The first time I read a fellow food blogger’s post on Fiesta del Asado, I knew I had to go. With steak and meat at the centre of the menu, it was obvious it was a restaurant practically made for the Mannings, I just can’t believe it took me so long to get there. The fact it’s in Birmingham, yet not quite in the middle of the city centre, makes it slightly more difficult for us out-of-towners, but hey, it’s worth it for good food!
Owned by Lasan Group (yes of well-known Indian restaurant Lasan fame), it bills itself as Birmingham’s first Argentine restaurant. Thanks to its website, I discovered that Asado is a Spanish term for a range of barbecue techniques, as well as a social event where the food is lowered on grills over applewood embers, giving it a distinct smoked taste. In the site’s words: “Asado dishes are typically no-nonsense, rustic and honest, yet colourful and fiery”. I think this a pretty good sum-up, not only of Fiesta Del Asado, but the food it serves.
After a friendly greeting we were whisked to our table where we could take in the rustic and charming decor. There’s a healthy hustle and bustle and the open kitchen means you can have a peek at your meat being grilled if you like, while the division of the restaurant into different areas and the addition of candles on the tables combines the busy, social feel with a nice intimate vibe.

Data items
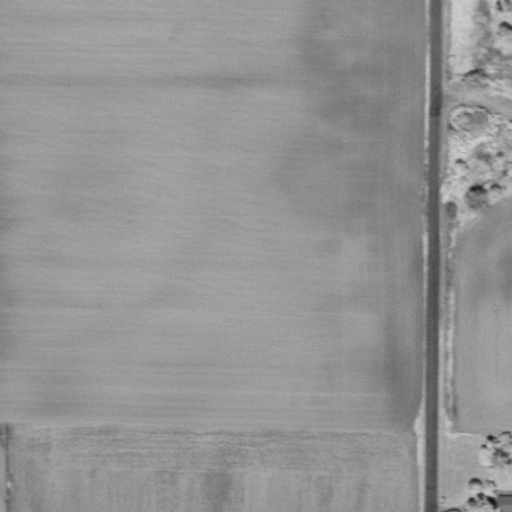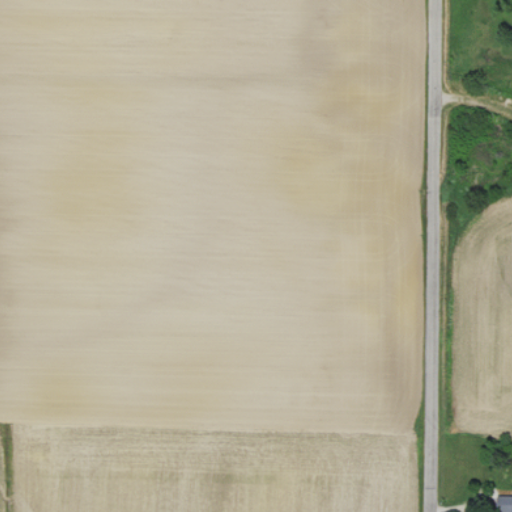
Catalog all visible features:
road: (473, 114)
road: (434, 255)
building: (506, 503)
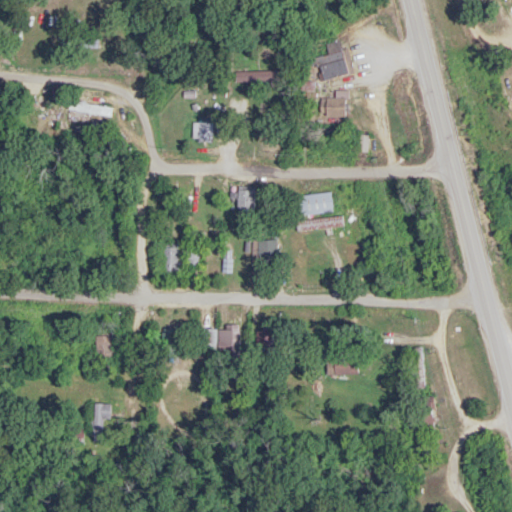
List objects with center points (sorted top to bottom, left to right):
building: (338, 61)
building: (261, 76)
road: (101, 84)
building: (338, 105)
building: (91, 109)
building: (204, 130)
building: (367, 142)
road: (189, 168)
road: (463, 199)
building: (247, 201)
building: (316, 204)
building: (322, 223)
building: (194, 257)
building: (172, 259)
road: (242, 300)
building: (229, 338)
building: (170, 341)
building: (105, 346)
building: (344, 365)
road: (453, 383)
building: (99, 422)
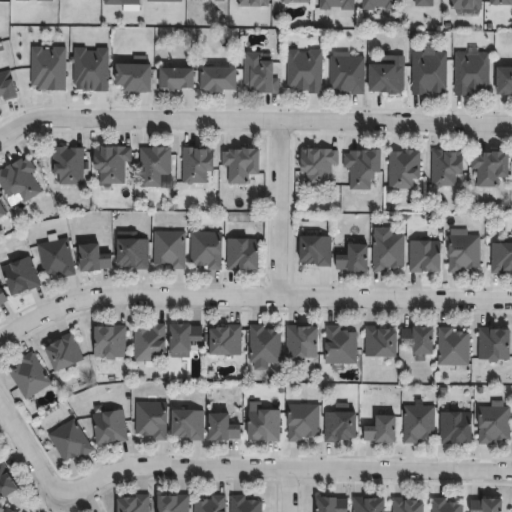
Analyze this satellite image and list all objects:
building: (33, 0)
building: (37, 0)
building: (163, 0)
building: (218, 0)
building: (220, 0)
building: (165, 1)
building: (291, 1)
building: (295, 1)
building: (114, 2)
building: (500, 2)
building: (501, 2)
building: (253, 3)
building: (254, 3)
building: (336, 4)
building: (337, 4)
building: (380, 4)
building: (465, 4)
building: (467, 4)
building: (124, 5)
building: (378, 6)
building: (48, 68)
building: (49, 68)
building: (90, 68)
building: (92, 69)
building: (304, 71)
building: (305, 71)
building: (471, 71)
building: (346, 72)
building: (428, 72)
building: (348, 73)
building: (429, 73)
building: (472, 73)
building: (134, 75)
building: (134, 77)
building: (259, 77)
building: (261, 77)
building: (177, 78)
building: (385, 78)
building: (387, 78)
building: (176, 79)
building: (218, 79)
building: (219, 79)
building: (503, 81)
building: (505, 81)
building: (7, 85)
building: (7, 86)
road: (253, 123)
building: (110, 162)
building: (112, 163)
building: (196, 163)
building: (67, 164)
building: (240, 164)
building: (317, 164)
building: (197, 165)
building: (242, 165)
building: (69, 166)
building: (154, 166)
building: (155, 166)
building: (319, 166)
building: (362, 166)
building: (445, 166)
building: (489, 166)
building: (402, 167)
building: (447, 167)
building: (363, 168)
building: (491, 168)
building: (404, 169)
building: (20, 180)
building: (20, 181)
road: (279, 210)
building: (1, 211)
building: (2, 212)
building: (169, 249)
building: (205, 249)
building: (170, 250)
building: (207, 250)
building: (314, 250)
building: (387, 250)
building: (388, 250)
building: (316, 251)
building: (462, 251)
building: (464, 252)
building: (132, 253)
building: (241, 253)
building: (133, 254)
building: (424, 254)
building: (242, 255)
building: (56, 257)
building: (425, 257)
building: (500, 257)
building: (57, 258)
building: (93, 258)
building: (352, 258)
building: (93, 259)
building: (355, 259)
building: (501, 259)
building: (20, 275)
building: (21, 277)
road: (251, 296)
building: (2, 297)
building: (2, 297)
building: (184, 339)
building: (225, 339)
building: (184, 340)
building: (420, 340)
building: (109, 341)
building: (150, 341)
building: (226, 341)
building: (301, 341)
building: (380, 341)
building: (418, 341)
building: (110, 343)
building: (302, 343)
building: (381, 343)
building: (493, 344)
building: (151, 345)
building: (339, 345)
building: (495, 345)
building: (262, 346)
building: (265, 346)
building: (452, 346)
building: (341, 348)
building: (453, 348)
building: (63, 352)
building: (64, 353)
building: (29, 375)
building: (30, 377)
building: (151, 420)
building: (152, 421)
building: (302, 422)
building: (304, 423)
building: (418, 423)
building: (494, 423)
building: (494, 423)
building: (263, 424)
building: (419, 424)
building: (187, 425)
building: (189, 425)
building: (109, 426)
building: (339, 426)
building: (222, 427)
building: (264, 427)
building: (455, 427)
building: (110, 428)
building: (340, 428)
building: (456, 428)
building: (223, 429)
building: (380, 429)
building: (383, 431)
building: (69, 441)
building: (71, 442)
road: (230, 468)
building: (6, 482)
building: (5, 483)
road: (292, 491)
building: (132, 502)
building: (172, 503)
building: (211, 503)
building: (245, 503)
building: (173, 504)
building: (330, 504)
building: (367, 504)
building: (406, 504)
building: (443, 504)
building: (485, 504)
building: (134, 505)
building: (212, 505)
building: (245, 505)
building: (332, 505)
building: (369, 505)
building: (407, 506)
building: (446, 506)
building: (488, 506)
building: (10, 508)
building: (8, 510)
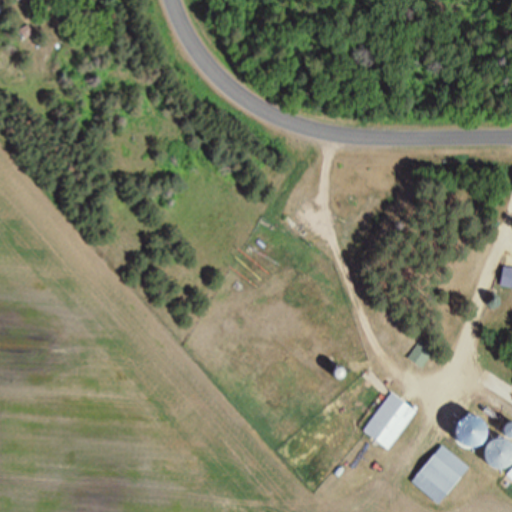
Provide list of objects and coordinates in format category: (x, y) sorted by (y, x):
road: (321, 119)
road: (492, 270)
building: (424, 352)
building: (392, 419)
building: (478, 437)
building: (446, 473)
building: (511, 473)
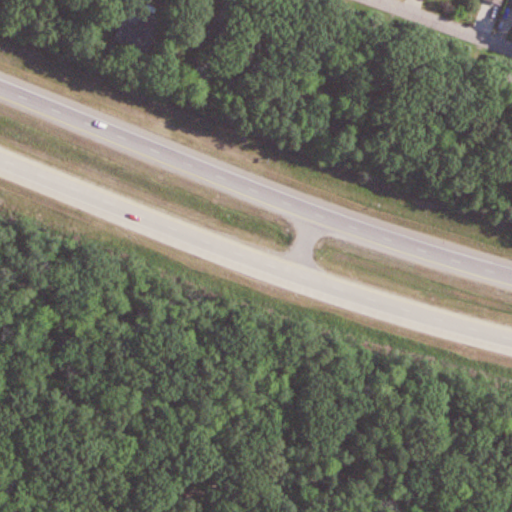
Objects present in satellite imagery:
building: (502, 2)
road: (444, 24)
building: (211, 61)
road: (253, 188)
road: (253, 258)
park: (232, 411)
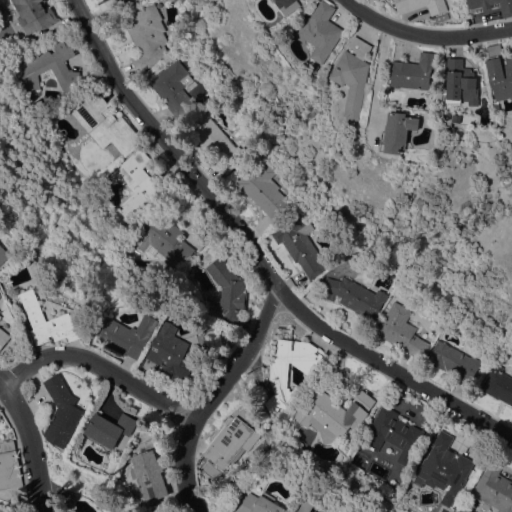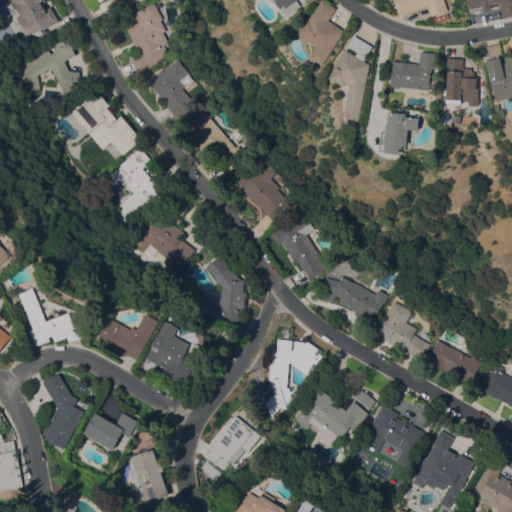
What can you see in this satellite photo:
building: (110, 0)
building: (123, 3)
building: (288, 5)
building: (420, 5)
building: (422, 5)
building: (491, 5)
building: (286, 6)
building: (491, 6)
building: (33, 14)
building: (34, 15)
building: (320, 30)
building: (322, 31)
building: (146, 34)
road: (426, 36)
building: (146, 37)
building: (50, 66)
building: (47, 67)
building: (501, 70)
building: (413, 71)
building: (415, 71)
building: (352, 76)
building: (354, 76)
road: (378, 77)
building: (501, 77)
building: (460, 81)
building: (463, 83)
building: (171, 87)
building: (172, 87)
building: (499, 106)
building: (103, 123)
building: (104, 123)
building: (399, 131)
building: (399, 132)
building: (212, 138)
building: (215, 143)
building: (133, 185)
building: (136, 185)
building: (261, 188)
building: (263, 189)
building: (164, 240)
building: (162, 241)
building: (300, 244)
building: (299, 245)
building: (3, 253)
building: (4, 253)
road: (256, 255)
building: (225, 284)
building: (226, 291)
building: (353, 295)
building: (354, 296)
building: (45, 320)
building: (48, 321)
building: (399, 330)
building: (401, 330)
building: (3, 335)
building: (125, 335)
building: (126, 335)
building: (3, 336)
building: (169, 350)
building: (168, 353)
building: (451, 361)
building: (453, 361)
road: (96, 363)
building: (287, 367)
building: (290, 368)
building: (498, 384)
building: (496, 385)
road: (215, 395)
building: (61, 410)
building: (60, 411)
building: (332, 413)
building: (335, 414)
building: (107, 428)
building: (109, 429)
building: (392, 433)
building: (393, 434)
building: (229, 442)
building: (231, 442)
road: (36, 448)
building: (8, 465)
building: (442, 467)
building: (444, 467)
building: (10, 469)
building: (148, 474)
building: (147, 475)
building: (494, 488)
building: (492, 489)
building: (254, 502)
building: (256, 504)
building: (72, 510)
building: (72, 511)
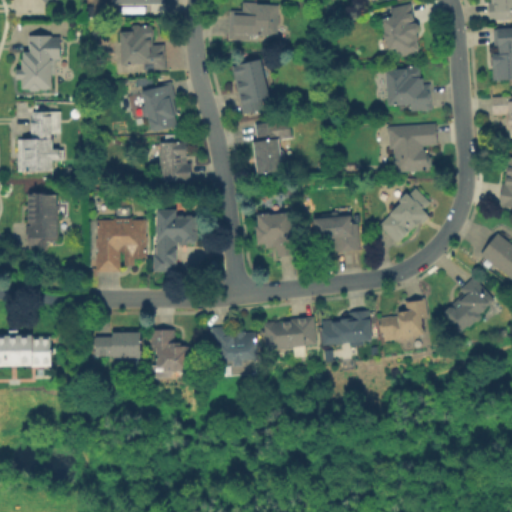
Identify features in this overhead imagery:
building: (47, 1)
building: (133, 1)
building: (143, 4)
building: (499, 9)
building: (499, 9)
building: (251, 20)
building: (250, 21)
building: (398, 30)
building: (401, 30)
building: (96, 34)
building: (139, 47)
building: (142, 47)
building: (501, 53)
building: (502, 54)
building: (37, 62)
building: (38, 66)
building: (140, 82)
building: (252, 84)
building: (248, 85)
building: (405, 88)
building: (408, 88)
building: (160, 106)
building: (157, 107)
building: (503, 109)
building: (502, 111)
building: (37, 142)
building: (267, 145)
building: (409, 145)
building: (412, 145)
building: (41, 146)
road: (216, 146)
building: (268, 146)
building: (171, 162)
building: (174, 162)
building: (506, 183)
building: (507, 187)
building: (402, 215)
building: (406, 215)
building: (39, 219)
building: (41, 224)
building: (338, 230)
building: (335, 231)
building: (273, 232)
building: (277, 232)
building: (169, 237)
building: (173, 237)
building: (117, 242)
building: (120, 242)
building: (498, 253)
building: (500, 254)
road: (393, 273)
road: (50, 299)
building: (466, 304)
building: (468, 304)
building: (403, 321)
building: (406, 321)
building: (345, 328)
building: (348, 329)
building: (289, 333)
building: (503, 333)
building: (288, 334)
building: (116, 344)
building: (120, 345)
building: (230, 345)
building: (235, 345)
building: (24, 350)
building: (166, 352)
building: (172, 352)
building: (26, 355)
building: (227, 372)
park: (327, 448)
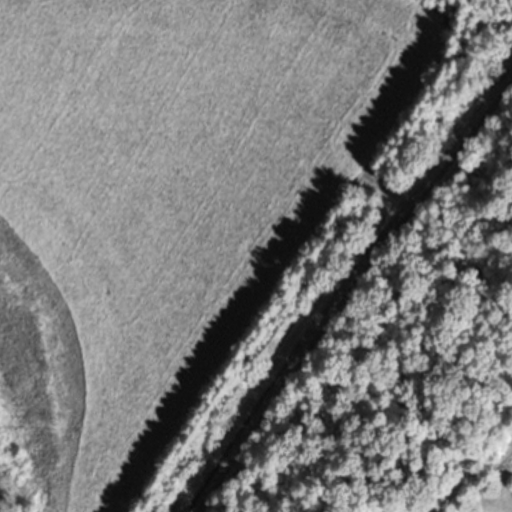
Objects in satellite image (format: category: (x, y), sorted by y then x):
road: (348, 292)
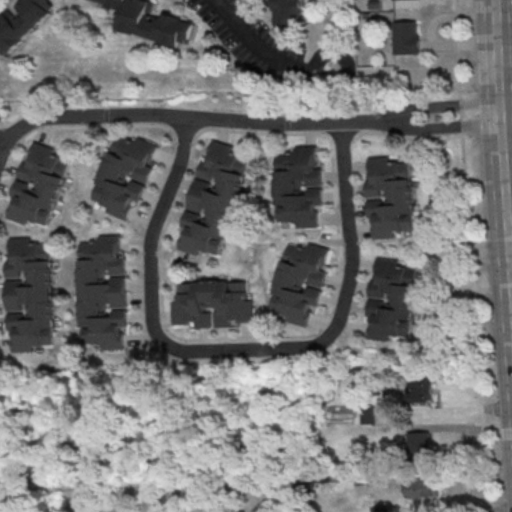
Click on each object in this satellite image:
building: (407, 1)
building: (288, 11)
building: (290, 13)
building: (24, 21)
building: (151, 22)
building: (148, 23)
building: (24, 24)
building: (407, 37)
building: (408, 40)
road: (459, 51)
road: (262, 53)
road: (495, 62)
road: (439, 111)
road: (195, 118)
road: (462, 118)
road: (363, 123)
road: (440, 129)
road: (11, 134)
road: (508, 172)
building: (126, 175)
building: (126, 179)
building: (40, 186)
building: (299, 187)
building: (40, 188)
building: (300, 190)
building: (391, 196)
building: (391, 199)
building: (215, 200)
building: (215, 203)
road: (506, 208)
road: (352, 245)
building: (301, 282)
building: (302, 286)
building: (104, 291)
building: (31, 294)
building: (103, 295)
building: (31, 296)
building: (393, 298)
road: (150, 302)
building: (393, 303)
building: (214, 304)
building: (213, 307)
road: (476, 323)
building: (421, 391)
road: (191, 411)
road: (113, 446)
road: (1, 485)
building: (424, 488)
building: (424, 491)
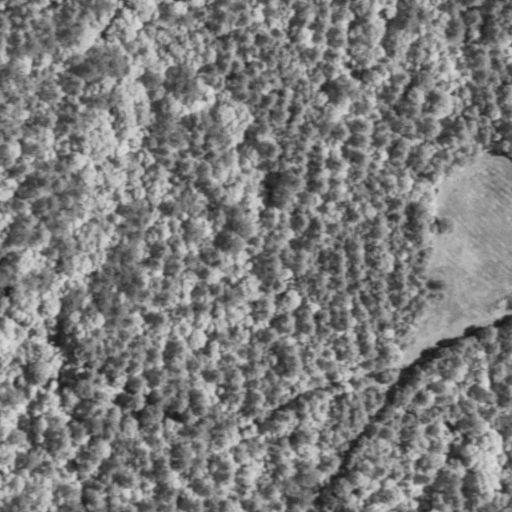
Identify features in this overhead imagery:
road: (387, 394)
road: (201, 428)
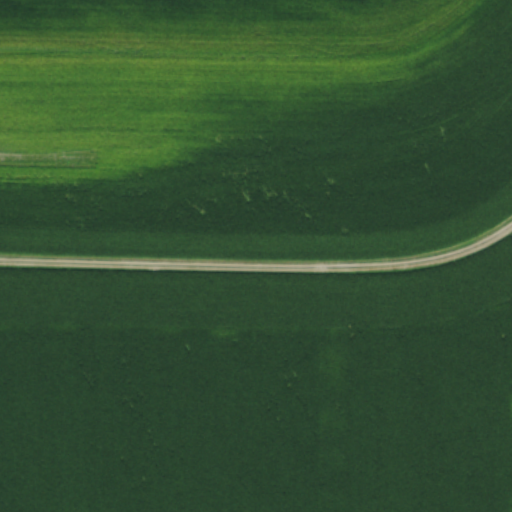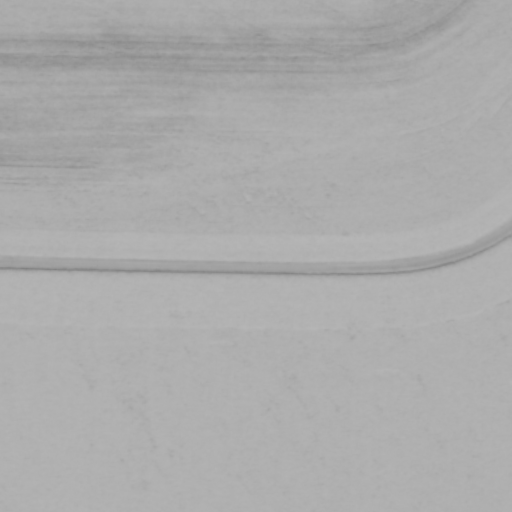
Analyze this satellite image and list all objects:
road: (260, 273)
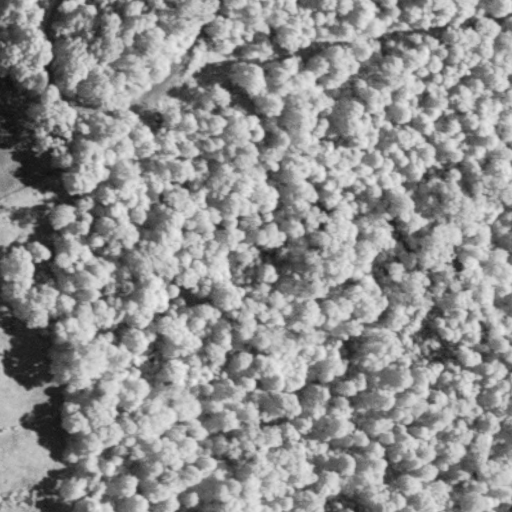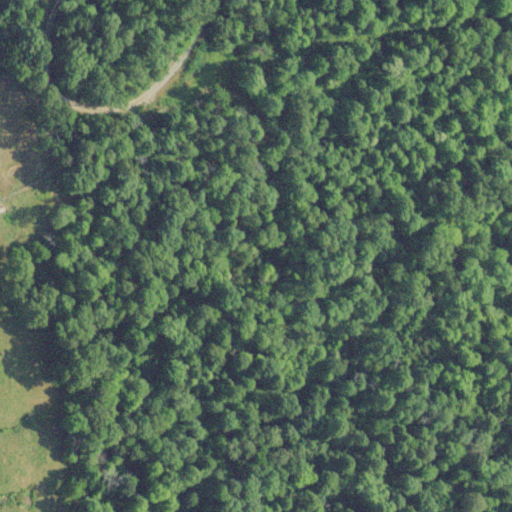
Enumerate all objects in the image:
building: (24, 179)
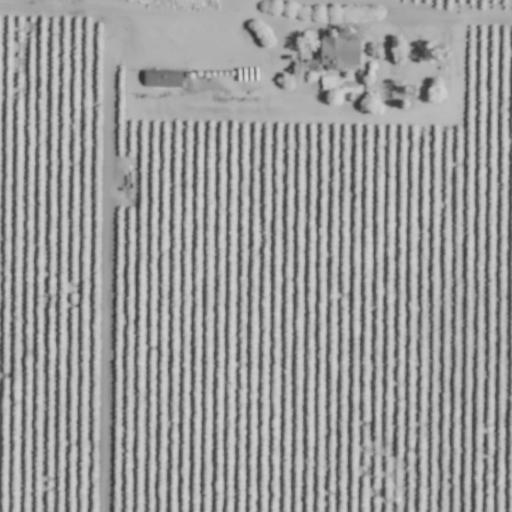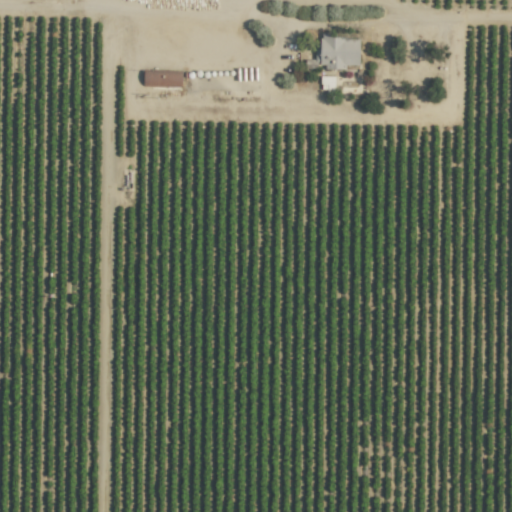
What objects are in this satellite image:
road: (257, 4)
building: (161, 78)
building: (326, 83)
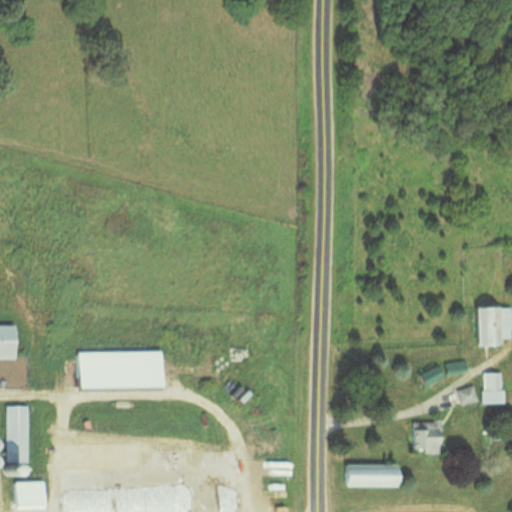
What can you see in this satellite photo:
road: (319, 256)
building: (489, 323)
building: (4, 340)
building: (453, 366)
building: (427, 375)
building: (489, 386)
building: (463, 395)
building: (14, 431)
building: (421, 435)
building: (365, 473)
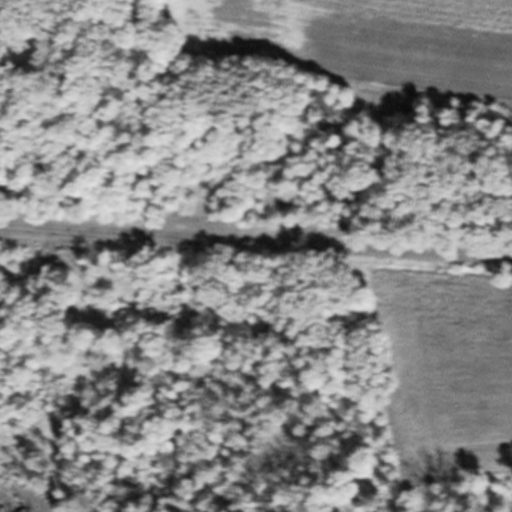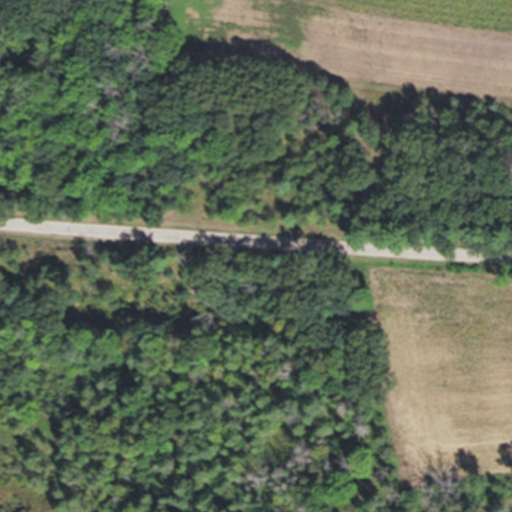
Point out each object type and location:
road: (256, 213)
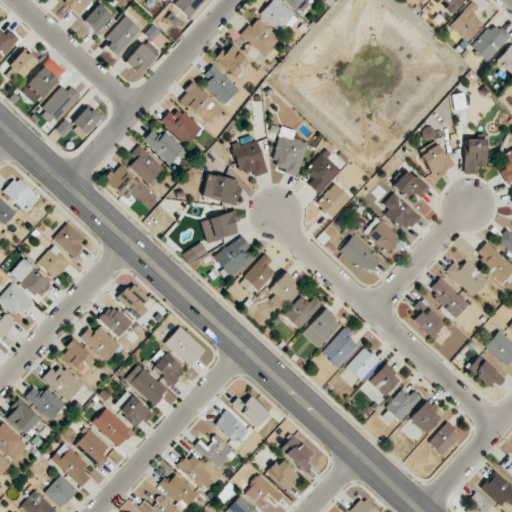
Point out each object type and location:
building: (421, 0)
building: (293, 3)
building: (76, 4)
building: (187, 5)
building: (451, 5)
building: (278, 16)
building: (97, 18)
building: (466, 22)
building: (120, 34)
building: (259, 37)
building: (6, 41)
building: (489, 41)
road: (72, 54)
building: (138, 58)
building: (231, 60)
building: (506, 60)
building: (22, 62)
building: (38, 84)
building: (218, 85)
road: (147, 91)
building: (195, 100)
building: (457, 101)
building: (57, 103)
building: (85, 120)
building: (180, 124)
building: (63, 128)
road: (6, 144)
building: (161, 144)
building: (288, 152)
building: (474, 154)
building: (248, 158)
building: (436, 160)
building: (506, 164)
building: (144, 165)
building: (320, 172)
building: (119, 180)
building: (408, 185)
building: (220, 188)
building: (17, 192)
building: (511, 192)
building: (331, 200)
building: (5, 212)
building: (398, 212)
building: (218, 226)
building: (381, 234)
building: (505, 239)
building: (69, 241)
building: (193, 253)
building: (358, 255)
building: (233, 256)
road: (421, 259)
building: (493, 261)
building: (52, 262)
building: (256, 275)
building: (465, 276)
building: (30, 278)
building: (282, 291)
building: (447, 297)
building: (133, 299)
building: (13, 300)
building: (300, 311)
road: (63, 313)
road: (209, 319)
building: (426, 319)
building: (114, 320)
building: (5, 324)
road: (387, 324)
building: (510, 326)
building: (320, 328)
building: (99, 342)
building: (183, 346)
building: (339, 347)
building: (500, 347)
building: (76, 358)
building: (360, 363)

## Objectives
1. Answer these questions about the Fiesta del Asado review, one line each:
(a) Which company owns the restaurant?
(b) Over what kind of embers is the food lowered on grills?
(c) What feature of the restaurant lets diners watch their meat being grilled?
2. Please carry the Fiesta del Asado review further, starting right after its final sentence.
The data items have no role in anything asked here.

## Answers to the exercises
1.
(a) Lasan Group
(b) Applewood embers
(c) The open kitchen

2.
Thanks to a careful perusal of the website, I was already salivating at the thought of what was to come.The impressive menu starts with appetisers like padron peppers and olives, moving on to starters that feature traditional spicy sausages and empanadas. For main course you can take your pick from dishes like slow-roasted fore-rib of pork and cubed brisket braised for 12 hours in a Malbec and salchichon sauce, and that’s before you’ve even started on the dishes “from the Parilla” (the grill). There’s beef, lamb, chicken and fish, then a whole section dubbed “Asador’s Taste of the Old Country”, with cuts of meat I’ve never seen and apparently aimed at helping you eat like the traditional Argentine “gauchos” (Cowboys ate). But more about this later….For all you non-meat lovers, fear not, there’s a fair bit of fish on the menu, including cod loin and tiger prawns, and I think I spotted one straight vegetarian dish too.
So, without further ado, which of these fabulous foodie temptations did we try? Despite pondering on the menu over a nice bottle of Argentinian Malbec and some marinated olives which packed a nice spicy punch, we struggled to decide. And this, my friends, is where the service comes in. Our waitress was the textbook example of great service, going through the menu with us, finding out what we like, what we fancied, and what would be the best choice for us.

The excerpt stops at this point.